The marijuana industry is starting to look like the next big thing. Nearly every major beverage company has either jumped into the cannabis space or they are in talks about bringing their own unique brand of THC or CBD infused drink to market. These types of developments have given pot stocks the appearance of a wounded animal, and all of the wolves and wannabe’s of Wall Street are desperate for a piece.

But the hype is getting ridiculous. It’s to the point where it is almost impossible to do a Google search for “marijuana” without being bombarded by headlines claiming that pot investments are the magic key to financial freedom.

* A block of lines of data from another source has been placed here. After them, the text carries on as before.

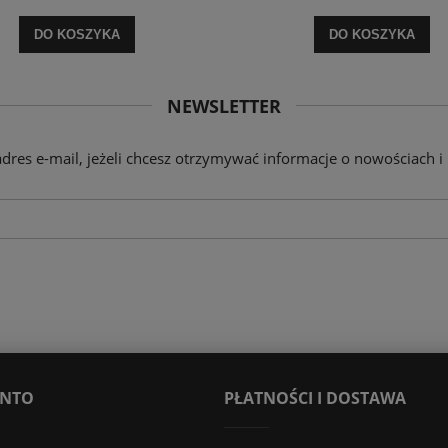
DO KOSZYKA
DO KOSZYKA
NEWSLETTER
adres e-mail, jeżeli chcesz otrzymywać informacje o nowościach i
ONTO
PŁATNOŚCI I DOSTAWA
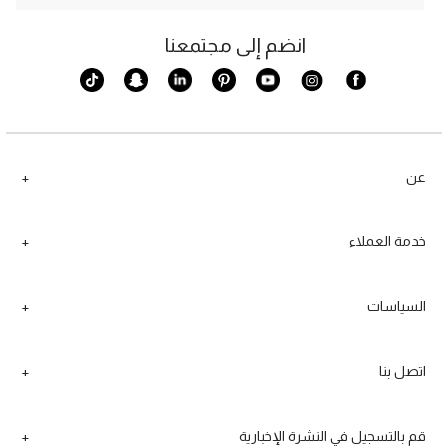
انضم إلى مجتمعنا
عن
خدمة العملاء
السياسات
اتصل بنا
قم بالتسجيل في النشرة الإخبارية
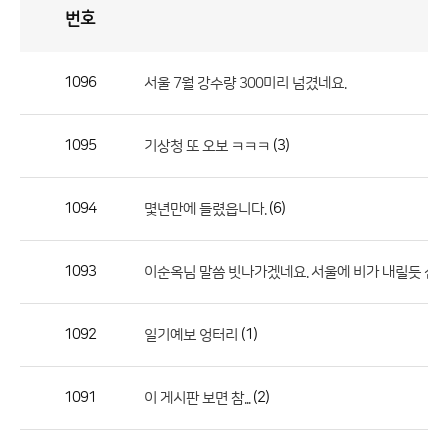
번호
자
유
토
론
게
시
판
1096
서울 7월 강수량 300미리 넘겼네요.
자
유
1095
(3)
기상청 또 오보 ㅋㅋㅋ
토
론
게
1094
(6)
몇년만에 들렸읍니다.
시
판
1093
이순옥님 말씀 빗나가겠네요. 서울에 비가 내릴듯 선
으
로
1092
(1)
일기예보 엉터리
번
호,
제
1091
(2)
이 게시판 보면 참...
목,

This kind of news is especially misleading for longtime cannabis advocates who have waited decades for their precious plant to be recognized as the cash crop they always knew it could be. Many of these folks are first-time investors, and they are champing at the bit to put their life savings to work for them in the world of weed. Some are not even worried about the potential risks, because, after all, the business of growing and selling marijuana is such a flourishing industry, it can’t miss, right?

Well, not necessarily.

At this point in the game, marijuana stocks are grossly overvalued. Even the best-looking horse in the race could still trip and fall somewhere near the finish line and end up snapping its neck. At the moment, investors are throwing so much money at any cannabis company with a logo and letterhead that price-to-sales ratios for these firms are imbalanced. This means a cannabis business could be worth billions on paper while bringing in less than impressive sales. Many of these stocks are so inflated that they could be construed as better buys than some of the leading stocks on the S&P 500.